* [TASK REQUIREMENTS]
Answer these questions from the speech coding passage:
1. What name is usually given to the model of human speech production used in speech coding systems?
2. What does the excitation signal represent?
3. Which parts of the body does the passage list as making up the vocal tract?

* [DOCUMENT PASSAGE]
=== Section Start ===

In contrast, speech coding systems use a mathematical model of human speech production. The fundamental techniques of speech modeling are known in the art and are described in B. S. Atal and Suzanne L. Hanauer, *Speech Analysis and Synthesis by Linear Prediction of the Speech Wave*, The Journal of the Acoustical Society of America, 637–55 (vol. 50 1971). The model of human speech production used in speech coding systems is usually referred to as the source-filter model. Generally, this model includes an excitation signal that represents air flow produced by the vocal folds, and a synthesis filter that represents the vocal tract (i.e., the glottis, mouth, tongue, nasal cavities and lips). Therefore, the excitation signal acts as an input signal to the synthesis filter similar to the way the vocal folds produce air flow to the vocal tract. The synthesis filter then alters the excitation signal to represent the way the vocal tract manipulates the air flow from the vocal folds. Thus, the resulting synthesized speech signal becomes an approximate representation of the original speech.

=== Section End ===

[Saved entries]
=== Section Start ===

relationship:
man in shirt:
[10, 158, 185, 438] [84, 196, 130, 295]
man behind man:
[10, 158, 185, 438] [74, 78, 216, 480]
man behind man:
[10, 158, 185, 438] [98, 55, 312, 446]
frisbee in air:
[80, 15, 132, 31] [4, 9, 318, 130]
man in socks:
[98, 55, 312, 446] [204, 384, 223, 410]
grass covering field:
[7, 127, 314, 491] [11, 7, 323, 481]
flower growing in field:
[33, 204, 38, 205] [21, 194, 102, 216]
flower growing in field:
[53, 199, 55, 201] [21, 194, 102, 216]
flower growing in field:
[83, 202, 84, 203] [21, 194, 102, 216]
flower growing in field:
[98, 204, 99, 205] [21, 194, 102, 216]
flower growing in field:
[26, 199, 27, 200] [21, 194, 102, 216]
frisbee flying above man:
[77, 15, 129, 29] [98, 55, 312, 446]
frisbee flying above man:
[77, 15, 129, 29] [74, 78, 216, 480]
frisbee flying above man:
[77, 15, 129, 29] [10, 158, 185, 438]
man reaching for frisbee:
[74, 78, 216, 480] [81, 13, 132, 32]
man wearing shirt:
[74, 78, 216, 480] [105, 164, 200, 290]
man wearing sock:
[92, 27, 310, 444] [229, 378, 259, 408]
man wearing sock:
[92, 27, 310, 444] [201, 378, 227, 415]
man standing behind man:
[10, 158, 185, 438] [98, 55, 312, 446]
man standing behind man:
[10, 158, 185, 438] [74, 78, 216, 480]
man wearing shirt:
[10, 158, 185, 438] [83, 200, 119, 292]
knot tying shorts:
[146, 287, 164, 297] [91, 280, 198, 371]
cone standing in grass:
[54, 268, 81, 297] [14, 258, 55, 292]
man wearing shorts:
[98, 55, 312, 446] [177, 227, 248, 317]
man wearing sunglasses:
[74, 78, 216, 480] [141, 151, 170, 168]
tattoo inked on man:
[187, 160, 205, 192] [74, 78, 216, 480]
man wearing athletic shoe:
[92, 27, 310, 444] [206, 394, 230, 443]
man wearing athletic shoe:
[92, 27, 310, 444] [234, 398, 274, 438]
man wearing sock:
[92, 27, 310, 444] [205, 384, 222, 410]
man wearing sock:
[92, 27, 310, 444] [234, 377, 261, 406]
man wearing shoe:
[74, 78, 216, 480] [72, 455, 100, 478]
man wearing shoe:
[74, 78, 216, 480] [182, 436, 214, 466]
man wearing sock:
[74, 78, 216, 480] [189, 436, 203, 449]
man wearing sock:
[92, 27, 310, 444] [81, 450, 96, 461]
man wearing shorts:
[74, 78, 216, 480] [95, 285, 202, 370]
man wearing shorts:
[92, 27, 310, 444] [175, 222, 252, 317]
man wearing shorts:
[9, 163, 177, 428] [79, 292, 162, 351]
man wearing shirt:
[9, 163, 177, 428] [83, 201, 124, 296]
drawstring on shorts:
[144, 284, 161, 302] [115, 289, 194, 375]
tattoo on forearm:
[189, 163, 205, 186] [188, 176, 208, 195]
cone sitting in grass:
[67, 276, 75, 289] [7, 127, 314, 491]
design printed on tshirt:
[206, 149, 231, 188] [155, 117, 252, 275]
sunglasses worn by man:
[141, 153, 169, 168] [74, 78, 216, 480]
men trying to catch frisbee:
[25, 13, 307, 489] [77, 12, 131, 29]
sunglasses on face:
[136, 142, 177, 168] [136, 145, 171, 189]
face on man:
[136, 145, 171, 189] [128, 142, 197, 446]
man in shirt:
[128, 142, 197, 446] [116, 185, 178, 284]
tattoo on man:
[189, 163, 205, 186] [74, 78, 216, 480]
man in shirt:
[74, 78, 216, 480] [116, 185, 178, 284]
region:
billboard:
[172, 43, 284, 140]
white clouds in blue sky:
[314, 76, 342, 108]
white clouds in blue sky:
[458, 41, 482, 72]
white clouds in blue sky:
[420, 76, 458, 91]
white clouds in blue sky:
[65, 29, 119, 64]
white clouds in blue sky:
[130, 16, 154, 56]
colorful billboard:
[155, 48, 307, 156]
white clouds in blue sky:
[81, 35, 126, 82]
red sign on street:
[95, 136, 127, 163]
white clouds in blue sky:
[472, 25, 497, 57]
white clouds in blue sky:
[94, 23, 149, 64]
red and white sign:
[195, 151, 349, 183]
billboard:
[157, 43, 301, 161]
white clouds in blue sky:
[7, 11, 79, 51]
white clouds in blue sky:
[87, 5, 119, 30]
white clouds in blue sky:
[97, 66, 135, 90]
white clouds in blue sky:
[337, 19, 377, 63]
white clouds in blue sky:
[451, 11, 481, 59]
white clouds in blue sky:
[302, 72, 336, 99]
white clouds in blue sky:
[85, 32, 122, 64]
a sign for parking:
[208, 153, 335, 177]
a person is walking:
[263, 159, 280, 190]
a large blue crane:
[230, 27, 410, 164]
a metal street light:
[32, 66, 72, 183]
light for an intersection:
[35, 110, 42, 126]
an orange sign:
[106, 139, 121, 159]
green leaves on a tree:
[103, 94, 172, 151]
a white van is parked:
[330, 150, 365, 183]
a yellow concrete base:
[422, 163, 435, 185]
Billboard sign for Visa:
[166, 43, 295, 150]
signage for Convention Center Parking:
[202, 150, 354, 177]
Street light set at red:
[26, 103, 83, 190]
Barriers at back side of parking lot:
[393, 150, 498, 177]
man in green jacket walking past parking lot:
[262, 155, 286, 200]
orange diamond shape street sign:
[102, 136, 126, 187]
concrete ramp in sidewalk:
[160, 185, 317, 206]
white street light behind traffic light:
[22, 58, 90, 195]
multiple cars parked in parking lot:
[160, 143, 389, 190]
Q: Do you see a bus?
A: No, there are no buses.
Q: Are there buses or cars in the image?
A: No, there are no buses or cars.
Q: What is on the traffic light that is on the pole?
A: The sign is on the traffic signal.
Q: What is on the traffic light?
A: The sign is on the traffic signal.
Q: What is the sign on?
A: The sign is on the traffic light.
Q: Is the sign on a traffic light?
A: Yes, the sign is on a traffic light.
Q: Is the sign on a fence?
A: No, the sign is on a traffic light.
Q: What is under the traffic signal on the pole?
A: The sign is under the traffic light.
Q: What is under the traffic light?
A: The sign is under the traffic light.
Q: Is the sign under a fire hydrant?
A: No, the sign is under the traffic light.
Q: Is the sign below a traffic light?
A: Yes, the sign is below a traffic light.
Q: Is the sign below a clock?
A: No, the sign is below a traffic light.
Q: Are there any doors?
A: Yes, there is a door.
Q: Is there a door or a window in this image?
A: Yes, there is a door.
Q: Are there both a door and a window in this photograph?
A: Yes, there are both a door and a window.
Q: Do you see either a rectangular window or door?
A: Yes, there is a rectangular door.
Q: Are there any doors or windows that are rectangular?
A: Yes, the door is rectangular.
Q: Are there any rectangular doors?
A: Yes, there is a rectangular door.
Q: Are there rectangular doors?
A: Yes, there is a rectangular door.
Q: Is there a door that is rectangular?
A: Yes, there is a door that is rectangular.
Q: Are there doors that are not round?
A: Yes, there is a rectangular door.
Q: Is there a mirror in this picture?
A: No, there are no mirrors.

=== Section End ===

* [TASK SOLUTION]
1. The source-filter model.
2. Air flow produced by the vocal folds.
3. The glottis, mouth, tongue, nasal cavities and lips.